#### Assignment
Search the listing below for the line containing "26: (699, 93, 1.02)". From there through the line containing "43: (211, 708, 0.74)", transcribe every line exactly, both ends included.

═════ The data

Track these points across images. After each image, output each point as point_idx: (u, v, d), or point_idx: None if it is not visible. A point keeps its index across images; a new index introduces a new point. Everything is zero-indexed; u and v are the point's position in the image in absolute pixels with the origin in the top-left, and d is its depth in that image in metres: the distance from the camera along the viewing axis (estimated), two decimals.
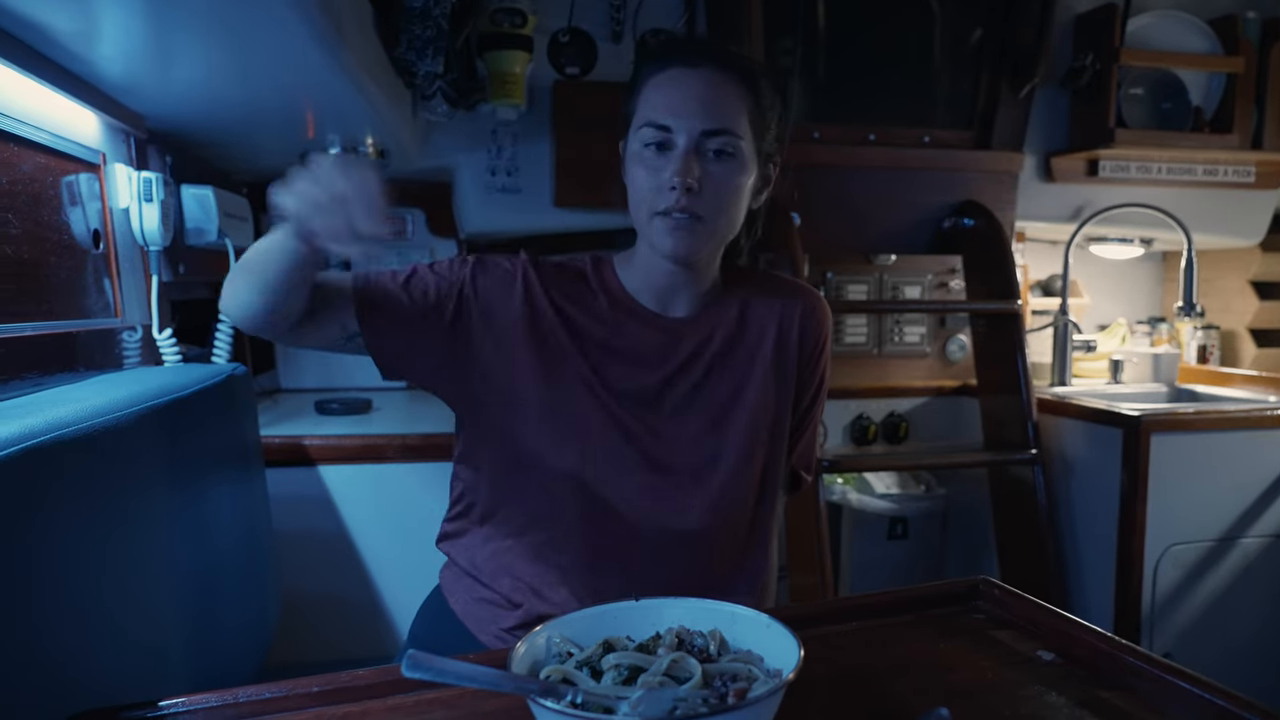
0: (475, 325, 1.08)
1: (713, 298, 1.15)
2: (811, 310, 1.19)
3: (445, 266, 1.11)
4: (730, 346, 1.14)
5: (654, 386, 1.11)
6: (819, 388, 1.22)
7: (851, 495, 2.46)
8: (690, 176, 1.00)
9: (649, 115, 1.03)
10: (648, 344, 1.11)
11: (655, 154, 1.03)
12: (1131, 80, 2.49)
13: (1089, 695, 0.73)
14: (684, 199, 1.00)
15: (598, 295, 1.13)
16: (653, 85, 1.05)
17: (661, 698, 0.61)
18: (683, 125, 1.01)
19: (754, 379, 1.14)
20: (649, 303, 1.13)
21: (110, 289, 1.34)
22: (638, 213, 1.06)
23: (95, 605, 0.82)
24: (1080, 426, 2.21)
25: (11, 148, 1.07)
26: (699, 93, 1.02)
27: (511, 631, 1.09)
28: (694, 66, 1.03)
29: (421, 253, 2.47)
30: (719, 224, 1.05)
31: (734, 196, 1.05)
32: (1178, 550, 2.09)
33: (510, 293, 1.09)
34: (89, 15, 0.99)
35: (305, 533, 1.15)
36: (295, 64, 1.23)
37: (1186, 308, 2.33)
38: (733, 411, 1.13)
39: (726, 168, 1.03)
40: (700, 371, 1.12)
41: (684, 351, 1.12)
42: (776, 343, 1.16)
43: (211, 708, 0.74)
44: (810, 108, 2.49)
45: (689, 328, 1.13)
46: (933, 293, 2.57)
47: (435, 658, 0.61)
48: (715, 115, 1.02)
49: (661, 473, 1.10)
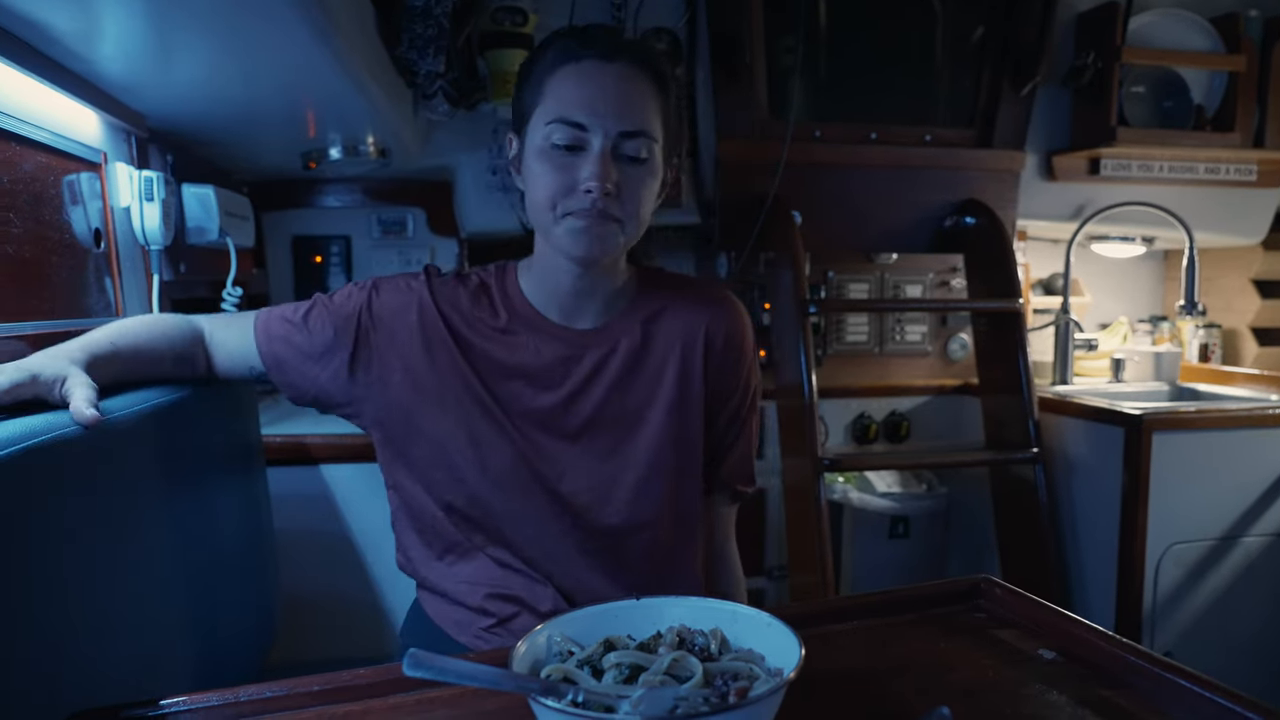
0: (375, 351, 1.05)
1: (620, 306, 1.11)
2: (725, 317, 1.13)
3: (344, 296, 1.08)
4: (635, 360, 1.09)
5: (554, 406, 1.07)
6: (743, 396, 1.16)
7: (853, 494, 2.46)
8: (609, 180, 0.95)
9: (560, 111, 0.96)
10: (548, 360, 1.07)
11: (565, 154, 0.97)
12: (1133, 79, 2.49)
13: (1090, 694, 0.73)
14: (601, 202, 0.95)
15: (498, 310, 1.08)
16: (562, 77, 0.98)
17: (663, 696, 0.61)
18: (599, 125, 0.95)
19: (660, 394, 1.10)
20: (552, 313, 1.08)
21: (111, 288, 1.34)
22: (540, 214, 1.00)
23: (96, 604, 0.82)
24: (1082, 425, 2.21)
25: (13, 147, 1.07)
26: (615, 89, 0.97)
27: (490, 630, 1.08)
28: (609, 60, 0.98)
29: (422, 251, 2.47)
30: (631, 228, 1.00)
31: (647, 201, 1.01)
32: (1179, 549, 2.08)
33: (407, 314, 1.06)
34: (90, 14, 0.99)
35: (307, 532, 1.15)
36: (296, 63, 1.24)
37: (1188, 306, 2.33)
38: (636, 430, 1.09)
39: (641, 171, 0.99)
40: (602, 389, 1.08)
41: (586, 367, 1.08)
42: (684, 355, 1.11)
43: (212, 706, 0.74)
44: (811, 106, 2.48)
45: (593, 340, 1.09)
46: (934, 292, 2.57)
47: (437, 656, 0.61)
48: (632, 116, 0.97)
49: (564, 497, 1.07)
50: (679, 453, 1.11)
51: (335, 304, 1.07)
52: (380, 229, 2.46)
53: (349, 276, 2.46)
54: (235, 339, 1.07)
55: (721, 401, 1.15)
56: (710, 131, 2.42)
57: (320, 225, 2.46)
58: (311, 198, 2.43)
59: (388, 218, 2.46)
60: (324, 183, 2.40)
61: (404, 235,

══════════

#### Answer to the problem
26: (699, 93, 1.02)
27: (511, 631, 1.09)
28: (694, 66, 1.03)
29: (421, 253, 2.47)
30: (719, 224, 1.05)
31: (734, 196, 1.05)
32: (1178, 550, 2.09)
33: (510, 293, 1.09)
34: (89, 15, 0.99)
35: (305, 533, 1.15)
36: (295, 64, 1.23)
37: (1186, 308, 2.33)
38: (733, 411, 1.13)
39: (726, 168, 1.03)
40: (700, 371, 1.12)
41: (684, 351, 1.12)
42: (776, 343, 1.16)
43: (211, 708, 0.74)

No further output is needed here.